» WHAT YOU HAVE TO DO:
Look through the records below for the line with "cells are negative". Return that line and each one after it up to and including the line with "of human testis", exactly.
BEGIN SUPPLIED MATERIAL
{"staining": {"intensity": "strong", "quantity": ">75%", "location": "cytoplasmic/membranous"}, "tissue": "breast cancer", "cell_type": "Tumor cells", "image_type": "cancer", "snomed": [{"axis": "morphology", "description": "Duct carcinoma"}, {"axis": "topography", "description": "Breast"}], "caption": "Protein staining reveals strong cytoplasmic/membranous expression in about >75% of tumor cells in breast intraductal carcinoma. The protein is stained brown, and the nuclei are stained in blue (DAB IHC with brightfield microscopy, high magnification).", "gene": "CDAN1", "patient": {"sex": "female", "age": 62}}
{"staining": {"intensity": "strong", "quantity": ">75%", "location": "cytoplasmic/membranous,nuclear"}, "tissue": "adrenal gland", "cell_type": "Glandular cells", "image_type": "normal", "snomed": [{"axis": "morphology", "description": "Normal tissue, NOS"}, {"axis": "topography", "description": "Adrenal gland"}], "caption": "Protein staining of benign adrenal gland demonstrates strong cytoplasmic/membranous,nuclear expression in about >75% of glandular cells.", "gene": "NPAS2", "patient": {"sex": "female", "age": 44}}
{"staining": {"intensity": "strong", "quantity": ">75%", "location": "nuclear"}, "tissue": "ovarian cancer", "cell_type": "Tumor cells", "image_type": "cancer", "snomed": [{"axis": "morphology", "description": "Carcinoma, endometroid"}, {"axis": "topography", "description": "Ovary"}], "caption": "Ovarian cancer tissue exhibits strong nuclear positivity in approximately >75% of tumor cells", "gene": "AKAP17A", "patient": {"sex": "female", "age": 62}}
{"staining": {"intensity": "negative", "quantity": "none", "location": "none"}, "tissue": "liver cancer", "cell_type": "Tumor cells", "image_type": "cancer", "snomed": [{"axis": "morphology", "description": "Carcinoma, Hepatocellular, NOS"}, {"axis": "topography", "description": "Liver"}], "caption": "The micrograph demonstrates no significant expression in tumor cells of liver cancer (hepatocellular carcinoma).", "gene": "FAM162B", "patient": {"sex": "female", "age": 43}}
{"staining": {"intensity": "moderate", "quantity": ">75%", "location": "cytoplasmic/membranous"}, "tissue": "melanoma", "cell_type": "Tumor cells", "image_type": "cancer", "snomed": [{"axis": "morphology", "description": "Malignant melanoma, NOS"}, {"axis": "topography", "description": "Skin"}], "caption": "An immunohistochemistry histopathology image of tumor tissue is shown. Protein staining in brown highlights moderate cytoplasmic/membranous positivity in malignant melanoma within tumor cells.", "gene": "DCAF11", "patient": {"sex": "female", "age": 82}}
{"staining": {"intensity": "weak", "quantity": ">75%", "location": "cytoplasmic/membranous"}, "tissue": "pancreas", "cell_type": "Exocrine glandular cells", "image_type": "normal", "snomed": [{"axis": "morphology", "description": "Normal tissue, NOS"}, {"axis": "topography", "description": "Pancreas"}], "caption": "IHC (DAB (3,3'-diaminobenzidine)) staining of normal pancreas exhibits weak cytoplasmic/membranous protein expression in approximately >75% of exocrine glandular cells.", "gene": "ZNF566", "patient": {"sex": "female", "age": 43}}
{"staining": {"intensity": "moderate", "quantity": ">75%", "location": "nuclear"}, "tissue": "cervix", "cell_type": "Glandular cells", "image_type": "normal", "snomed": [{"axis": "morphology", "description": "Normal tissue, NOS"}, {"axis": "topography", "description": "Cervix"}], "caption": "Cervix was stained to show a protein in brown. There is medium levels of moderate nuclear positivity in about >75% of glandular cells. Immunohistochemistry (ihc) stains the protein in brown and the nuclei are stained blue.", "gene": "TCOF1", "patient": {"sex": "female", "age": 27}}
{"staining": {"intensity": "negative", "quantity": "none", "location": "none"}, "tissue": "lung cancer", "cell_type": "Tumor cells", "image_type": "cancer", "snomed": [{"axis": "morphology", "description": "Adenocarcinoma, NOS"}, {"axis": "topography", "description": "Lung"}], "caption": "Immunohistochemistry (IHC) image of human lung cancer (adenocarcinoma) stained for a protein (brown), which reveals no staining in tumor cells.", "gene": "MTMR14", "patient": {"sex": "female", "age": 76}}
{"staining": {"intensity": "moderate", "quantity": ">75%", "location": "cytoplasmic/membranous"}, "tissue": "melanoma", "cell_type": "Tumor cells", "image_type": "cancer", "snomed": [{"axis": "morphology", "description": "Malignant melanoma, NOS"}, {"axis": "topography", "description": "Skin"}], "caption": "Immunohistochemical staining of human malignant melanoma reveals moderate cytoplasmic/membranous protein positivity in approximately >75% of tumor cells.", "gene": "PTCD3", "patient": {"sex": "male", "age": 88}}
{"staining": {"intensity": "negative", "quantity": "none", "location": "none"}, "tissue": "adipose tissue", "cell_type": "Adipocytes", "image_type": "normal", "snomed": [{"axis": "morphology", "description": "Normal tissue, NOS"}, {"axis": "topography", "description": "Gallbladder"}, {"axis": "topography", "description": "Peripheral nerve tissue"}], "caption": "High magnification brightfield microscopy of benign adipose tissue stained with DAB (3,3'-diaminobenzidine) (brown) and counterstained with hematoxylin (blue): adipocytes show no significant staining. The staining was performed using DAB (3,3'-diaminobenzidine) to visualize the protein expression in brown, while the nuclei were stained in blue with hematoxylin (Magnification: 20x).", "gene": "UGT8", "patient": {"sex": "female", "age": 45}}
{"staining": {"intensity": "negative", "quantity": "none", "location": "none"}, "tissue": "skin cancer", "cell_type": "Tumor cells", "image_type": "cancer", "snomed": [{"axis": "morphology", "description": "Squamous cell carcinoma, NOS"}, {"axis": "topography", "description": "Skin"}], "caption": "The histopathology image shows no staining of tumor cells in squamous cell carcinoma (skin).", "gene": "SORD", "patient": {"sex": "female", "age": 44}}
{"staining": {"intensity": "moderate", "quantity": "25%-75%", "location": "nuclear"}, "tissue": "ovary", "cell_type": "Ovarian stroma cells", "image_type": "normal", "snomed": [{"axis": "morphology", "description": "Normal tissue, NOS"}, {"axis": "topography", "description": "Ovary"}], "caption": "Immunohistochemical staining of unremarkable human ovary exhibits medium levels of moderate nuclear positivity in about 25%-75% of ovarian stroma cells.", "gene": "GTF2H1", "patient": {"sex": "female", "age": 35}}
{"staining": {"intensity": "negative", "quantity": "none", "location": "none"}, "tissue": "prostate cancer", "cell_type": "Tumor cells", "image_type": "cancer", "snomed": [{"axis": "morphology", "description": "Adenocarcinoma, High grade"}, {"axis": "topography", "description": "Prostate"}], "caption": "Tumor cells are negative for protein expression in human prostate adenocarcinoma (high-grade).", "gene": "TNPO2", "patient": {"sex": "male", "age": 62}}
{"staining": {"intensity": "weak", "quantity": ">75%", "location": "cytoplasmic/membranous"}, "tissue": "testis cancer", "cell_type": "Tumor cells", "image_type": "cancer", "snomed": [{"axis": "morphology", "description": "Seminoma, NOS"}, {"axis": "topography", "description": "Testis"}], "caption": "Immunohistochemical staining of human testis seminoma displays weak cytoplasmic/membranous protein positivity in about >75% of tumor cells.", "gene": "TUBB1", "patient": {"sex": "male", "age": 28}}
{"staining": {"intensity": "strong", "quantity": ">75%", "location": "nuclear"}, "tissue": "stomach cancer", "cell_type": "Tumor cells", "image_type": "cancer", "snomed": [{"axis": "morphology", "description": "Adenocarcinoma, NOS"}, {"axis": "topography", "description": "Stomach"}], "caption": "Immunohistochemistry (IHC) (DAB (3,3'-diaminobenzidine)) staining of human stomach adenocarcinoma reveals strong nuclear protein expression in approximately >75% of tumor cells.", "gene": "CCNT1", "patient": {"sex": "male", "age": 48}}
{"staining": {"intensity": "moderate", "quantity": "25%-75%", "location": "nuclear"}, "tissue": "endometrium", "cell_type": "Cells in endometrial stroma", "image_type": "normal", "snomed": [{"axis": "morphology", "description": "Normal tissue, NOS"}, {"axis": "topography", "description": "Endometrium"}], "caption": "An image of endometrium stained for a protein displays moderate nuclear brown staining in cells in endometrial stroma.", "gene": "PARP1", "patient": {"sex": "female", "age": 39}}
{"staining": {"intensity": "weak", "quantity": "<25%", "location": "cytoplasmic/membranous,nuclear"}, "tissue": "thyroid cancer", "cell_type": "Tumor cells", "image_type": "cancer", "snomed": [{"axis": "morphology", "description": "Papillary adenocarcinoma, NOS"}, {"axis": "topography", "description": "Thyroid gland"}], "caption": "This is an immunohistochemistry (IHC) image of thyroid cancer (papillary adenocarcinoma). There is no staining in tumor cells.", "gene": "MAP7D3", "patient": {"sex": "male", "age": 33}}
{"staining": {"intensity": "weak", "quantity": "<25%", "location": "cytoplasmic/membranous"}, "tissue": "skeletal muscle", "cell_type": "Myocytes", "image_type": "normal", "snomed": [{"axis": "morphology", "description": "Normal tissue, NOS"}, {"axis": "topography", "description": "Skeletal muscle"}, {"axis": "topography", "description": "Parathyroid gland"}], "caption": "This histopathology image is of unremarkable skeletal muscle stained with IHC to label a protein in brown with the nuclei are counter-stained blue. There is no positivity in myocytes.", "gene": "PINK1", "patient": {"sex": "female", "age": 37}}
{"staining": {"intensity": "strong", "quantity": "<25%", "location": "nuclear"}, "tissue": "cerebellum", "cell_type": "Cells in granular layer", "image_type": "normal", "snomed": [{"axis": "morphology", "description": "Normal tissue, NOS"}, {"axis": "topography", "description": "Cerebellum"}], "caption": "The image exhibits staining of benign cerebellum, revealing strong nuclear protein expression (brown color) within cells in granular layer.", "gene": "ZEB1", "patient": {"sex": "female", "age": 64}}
END SUPPLIED MATERIAL
» SOLUTION:
{"staining": {"intensity": "negative", "quantity": "none", "location": "none"}, "tissue": "prostate cancer", "cell_type": "Tumor cells", "image_type": "cancer", "snomed": [{"axis": "morphology", "description": "Adenocarcinoma, High grade"}, {"axis": "topography", "description": "Prostate"}], "caption": "Tumor cells are negative for protein expression in human prostate adenocarcinoma (high-grade).", "gene": "TNPO2", "patient": {"sex": "male", "age": 62}}
{"staining": {"intensity": "weak", "quantity": ">75%", "location": "cytoplasmic/membranous"}, "tissue": "testis cancer", "cell_type": "Tumor cells", "image_type": "cancer", "snomed": [{"axis": "morphology", "description": "Seminoma, NOS"}, {"axis": "topography", "description": "Testis"}], "caption": "Immunohistochemical staining of human testis seminoma displays weak cytoplasmic/membranous protein positivity in about >75% of tumor cells.", "gene": "TUBB1", "patient": {"sex": "male", "age": 28}}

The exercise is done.